The international team, comprising scientists from the British Antarctic Survey and South Korea, successfully used hot-water drills to create a borehole roughly 1,000 metres (3,300 feet) deep. While the mission captured rare, “crazy” footage of the glacier’s underbelly via a lowered camera, the primary objective—installing a long-term sensor array—ended in “heartbreak” when the instruments became stuck or lost within the icy core.
Why the “Doomsday” Label?
Thwaites is roughly the size of the United Kingdom (192,000 km²) and acts as a cork for the West Antarctic Ice Sheet. Its collapse would not only contribute 25 inches to sea-level rise directly but could destabilize neighbouring glaciers, potentially leading to several metres of global sea-level increase over centuries. Currently, the glacier accounts for approximately 4% of annual global sea-level rise.
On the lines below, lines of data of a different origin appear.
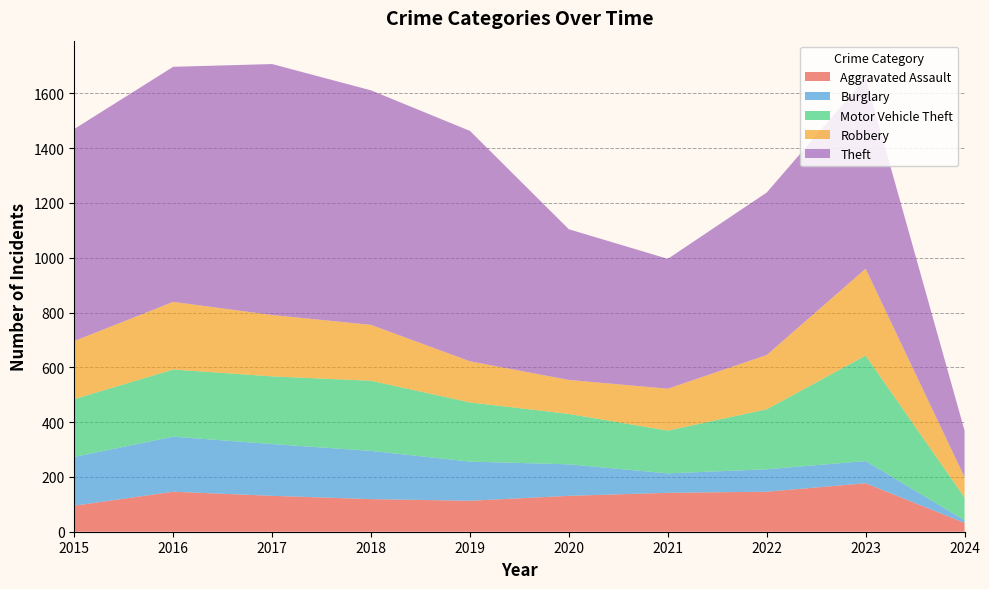

Reading right to left, list all the values displayed in this chart.

Aggravated Assault: 32	177	146	142	131	113	119	131	146	95
Burglary: 10	81	82	71	115	143	176	189	201	178
Motor Vehicle Theft: 83	385	219	156	184	216	256	247	245	211
Robbery: 74	317	198	153	124	150	204	224	247	212
Theft: 170	696	593	474	550	841	856	916	858	774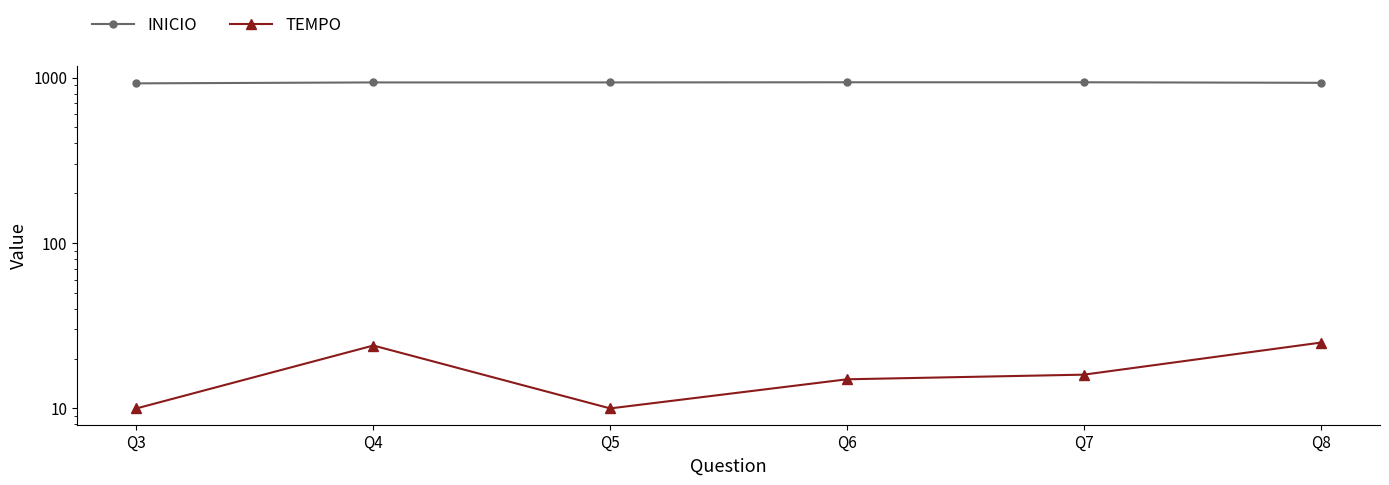

What is the average value of the TEMPO series?

17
The 80-Kilometre “Sea Curtain” Proposal
In response to findings that the glacier is melting faster than previously modelled, a controversial geoengineering debate has resurfaced this week. Experts are discussing the feasibility of a 50-mile (80-kilometre) seabed curtain or wall. This 150-metre-tall barrier would be anchored to the seafloor to block warm circumpolar deep water from reaching the glacier’s grounding line—the point where the ice meets the ocean floor and is most vulnerable to erosion.
| Metric | Data Point |
|---|---|
| Surface Area | ~192,000 km² |
| Front Width | 120 km |
| Potential Sea Level Rise | 65 cm (direct) |
| Recent Borehole Depth | 1,000 metres |
Current Scientific Outlook
Despite the recent setback with the borehole instruments, the mission has provided new insights into the “upside-down world” beneath the ice shelf. Researchers observed that the ice base is not a smooth surface but a complex landscape of terraces and crevasses where melting is most intense. The failure of the 2026 drilling mission underscores the extreme difficulty of operating in the most remote region of Antarctica, located more than 1,600 kilometres from the nearest permanent research station.
While the “Doomsday Clock” was recently adjusted to 85 seconds to midnight, the focus remains on whether human intervention—either through radical geoengineering like the “Sea Curtain” or drastic emissions reductions—can prevent the Thwaites grounding line from retreating into the deep basins of the West Antarctic interior.